Richo and Keza Not sure about a relaxing break. Im rooted from all the fishing over the past three weeks. I always go to hard on holidays, sleep too little, eat too little and fish too much. I lost 5kg over the break and think Ill need a sickie next Friday... the weather is looking good.

Drew, the Avatar is Edward Fox. I changed it to that after someone said I looked like him years ago. Only problem is Im starting to look older than the old guy in the photo.

Scott, happy to help with the dreams. They are more fun than they look in the photos. Three boats in one. Ive never put a first timer on one that hasnt complained of a sore jaw from grinning from ear to ear for the past hour or so.

Paul that fish went 118cm amd 18kg. He wasnt as hard to land as some of the 1m 10kg school fish we caught in May. The other interesting thing is he took the plastic straight into his stomach in one gulp, all 17cm of it. We had to cut it out during filleting. Its stomach was completely empty except for the plastic. In May all of the fish were bloated with whitebait.


----------



## imnotoriginal (Jan 13, 2008)

Well done again Paul, good to see some fish being landed!
Joel


----------



## Beekeeper (Aug 20, 2011)

paulo said:


> Drew, the Avatar is Edward Fox. I changed it to that after someone said I looked like him years ago. Only problem is Im starting to look older than the old guy in the photo.


Paul, when I met you at the boat show (with Trev) I just couldn't relate you to your avatar :? ... finally, you've put everything in place... thank you.

I really enjoyed your talk on kayak fishing at the boat show, was so interested and would have stayed till you had completed, but my driver for the day (we'd both been filling in on the Sunfish stand) needed to be gone, so when ya gotta go  ... and believe me, your audience were doting on your every word... lots of fishing folk still can't take in just what fish can be landed from our craft of choice... you had them eating out of your hand!

You really go all out when you've got time off... and man, don't you catch some class fish! Apparently you've got more of a handle on what makes them tick than most of us...
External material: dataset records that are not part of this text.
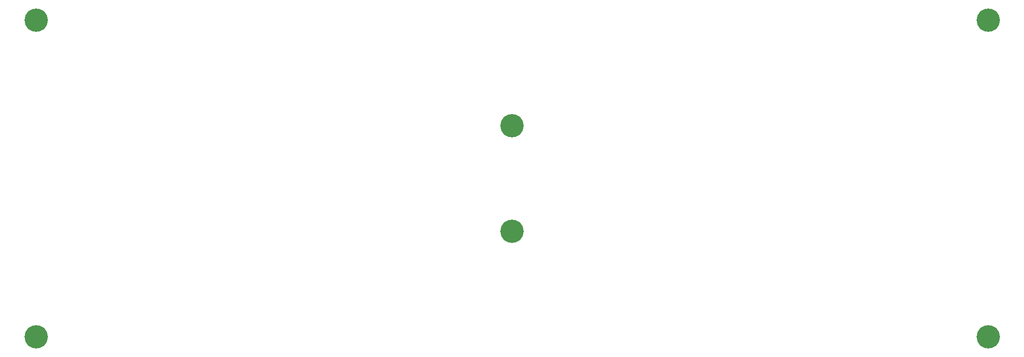
<source format=gbl>
G04 #@! TF.GenerationSoftware,KiCad,Pcbnew,(5.1.10-1-10_14)*
G04 #@! TF.CreationDate,2021-10-07T22:12:16+10:00*
G04 #@! TF.ProjectId,WTL-62-TOP,57544c2d-3632-42d5-944f-502e6b696361,rev?*
G04 #@! TF.SameCoordinates,Original*
G04 #@! TF.FileFunction,Copper,L2,Bot*
G04 #@! TF.FilePolarity,Positive*
%FSLAX46Y46*%
G04 Gerber Fmt 4.6, Leading zero omitted, Abs format (unit mm)*
G04 Created by KiCad (PCBNEW (5.1.10-1-10_14)) date 2021-10-07 22:12:16*
%MOMM*%
%LPD*%
G01*
G04 APERTURE LIST*
G04 #@! TA.AperFunction,ComponentPad*
%ADD10C,4.200000*%
G04 #@! TD*
G04 APERTURE END LIST*
D10*
X150018750Y-142875000D03*
X150018750Y-123825000D03*
X235743750Y-104775000D03*
X235743750Y-161925000D03*
X64293750Y-161925000D03*
X64293750Y-104775000D03*
M02*

</source>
Go for it... waiting for more!

Jimbo


----------



## KingDan (Feb 25, 2011)

Nice work, you are my hero.


----------



## Bogey (Apr 24, 2010)

Hey Paulo
A busy couple of weeks for you with some nice fish.
Always enjoy your company out there - learn some more each time.
Cheers
Mark


----------



## gibsoni (Jun 22, 2009)

Nice read and NICE fish too. Hard to beat a camp at the pin I say.

In response to your comment about being at the bar on an outgoing tide...

I've regrettably done it. First trip down there for the day, looking for the rest of the crew from AKFF (last year) who were camping that way. Thought I'd stroll down to the bar since no-one was in sight. Enjoying the scenery I proceeded to turn around after a bit of a play with some waves and at full slog I did pull 3km/h but it took forever to get around the corner on the inside of South Straddie. Its times like that I greatly appreciate a GPS. Something to tell you that you are actually moving.


----------